__Work instructions__:
Arrange all of the records below as a Markdown table with two columns, Row and Line. Number each line in order and leave out any blank lines.

--

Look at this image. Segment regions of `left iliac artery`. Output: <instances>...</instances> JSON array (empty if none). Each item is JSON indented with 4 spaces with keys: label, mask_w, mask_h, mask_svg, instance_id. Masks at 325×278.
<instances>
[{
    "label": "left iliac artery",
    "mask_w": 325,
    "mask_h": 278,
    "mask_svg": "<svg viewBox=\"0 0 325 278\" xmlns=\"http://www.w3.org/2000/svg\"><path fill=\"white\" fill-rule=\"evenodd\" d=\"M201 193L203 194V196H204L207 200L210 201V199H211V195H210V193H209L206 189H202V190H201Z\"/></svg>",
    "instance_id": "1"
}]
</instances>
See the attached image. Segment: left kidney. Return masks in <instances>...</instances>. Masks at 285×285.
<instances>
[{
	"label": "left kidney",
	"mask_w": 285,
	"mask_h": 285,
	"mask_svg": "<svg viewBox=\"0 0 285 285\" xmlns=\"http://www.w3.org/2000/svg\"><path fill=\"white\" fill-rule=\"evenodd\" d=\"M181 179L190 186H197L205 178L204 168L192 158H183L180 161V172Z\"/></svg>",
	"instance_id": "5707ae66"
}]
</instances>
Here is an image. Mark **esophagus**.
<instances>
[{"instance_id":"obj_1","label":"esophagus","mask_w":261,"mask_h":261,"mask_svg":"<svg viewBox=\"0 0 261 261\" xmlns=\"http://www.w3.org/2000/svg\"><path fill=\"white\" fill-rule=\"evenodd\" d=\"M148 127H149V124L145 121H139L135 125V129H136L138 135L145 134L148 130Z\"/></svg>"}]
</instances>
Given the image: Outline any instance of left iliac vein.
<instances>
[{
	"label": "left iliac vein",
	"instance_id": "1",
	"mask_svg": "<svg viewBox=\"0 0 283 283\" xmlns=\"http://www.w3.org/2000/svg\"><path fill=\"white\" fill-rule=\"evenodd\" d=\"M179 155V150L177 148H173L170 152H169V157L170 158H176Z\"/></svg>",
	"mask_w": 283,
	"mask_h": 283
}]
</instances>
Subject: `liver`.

--

__Response__:
| Row | Line |
|---|---|
| 1 | Look at this image. Segment regions of `left iliac artery`. Output: <instances>...</instances> JSON array (empty if none). Each item is JSON indented with 4 spaces with keys: label, mask_w, mask_h, mask_svg, instance_id. Masks at 325×278. |
| 2 | <instances> |
| 3 | [{ |
| 4 |     "label": "left iliac artery", |
| 5 |     "mask_w": 325, |
| 6 |     "mask_h": 278, |
| 7 |     "mask_svg": "<svg viewBox=\"0 0 325 278\" xmlns=\"http://www.w3.org/2000/svg\"><path fill=\"white\" fill-rule=\"evenodd\" d=\"M201 193L203 194V196H204L207 200L210 201V199H211V195H210V193H209L206 189H202V190H201Z\"/></svg>", |
| 8 |     "instance_id": "1" |
| 9 | }] |
| 10 | </instances> |
| 11 | See the attached image. Segment: left kidney. Return masks in <instances>...</instances>. Masks at 285×285. |
| 12 | <instances> |
| 13 | [{ |
| 14 | 	"label": "left kidney", |
| 15 | 	"mask_w": 285, |
| 16 | 	"mask_h": 285, |
| 17 | 	"mask_svg": "<svg viewBox=\"0 0 285 285\" xmlns=\"http://www.w3.org/2000/svg\"><path fill=\"white\" fill-rule=\"evenodd\" d=\"M181 179L190 186H197L205 178L204 168L192 158H183L180 161V172Z\"/></svg>", |
| 18 | 	"instance_id": "5707ae66" |
| 19 | }] |
| 20 | </instances> |
| 21 | Here is an image. Mark **esophagus**. |
| 22 | <instances> |
| 23 | [{"instance_id":"obj_1","label":"esophagus","mask_w":261,"mask_h":261,"mask_svg":"<svg viewBox=\"0 0 261 261\" xmlns=\"http://www.w3.org/2000/svg\"><path fill=\"white\" fill-rule=\"evenodd\" d=\"M148 127H149V124L145 121H139L135 125V129H136L138 135L145 134L148 130Z\"/></svg>"}] |
| 24 | </instances> |
| 25 | Given the image: Outline any instance of left iliac vein. |
| 26 | <instances> |
| 27 | [{ |
| 28 | 	"label": "left iliac vein", |
| 29 | 	"instance_id": "1", |
| 30 | 	"mask_svg": "<svg viewBox=\"0 0 283 283\" xmlns=\"http://www.w3.org/2000/svg\"><path fill=\"white\" fill-rule=\"evenodd\" d=\"M179 155V150L177 148H173L170 152H169V157L170 158H176Z\"/></svg>", |
| 31 | 	"mask_w": 283, |
| 32 | 	"mask_h": 283 |
| 33 | }] |
| 34 | </instances> |
| 35 | Subject: `liver`. |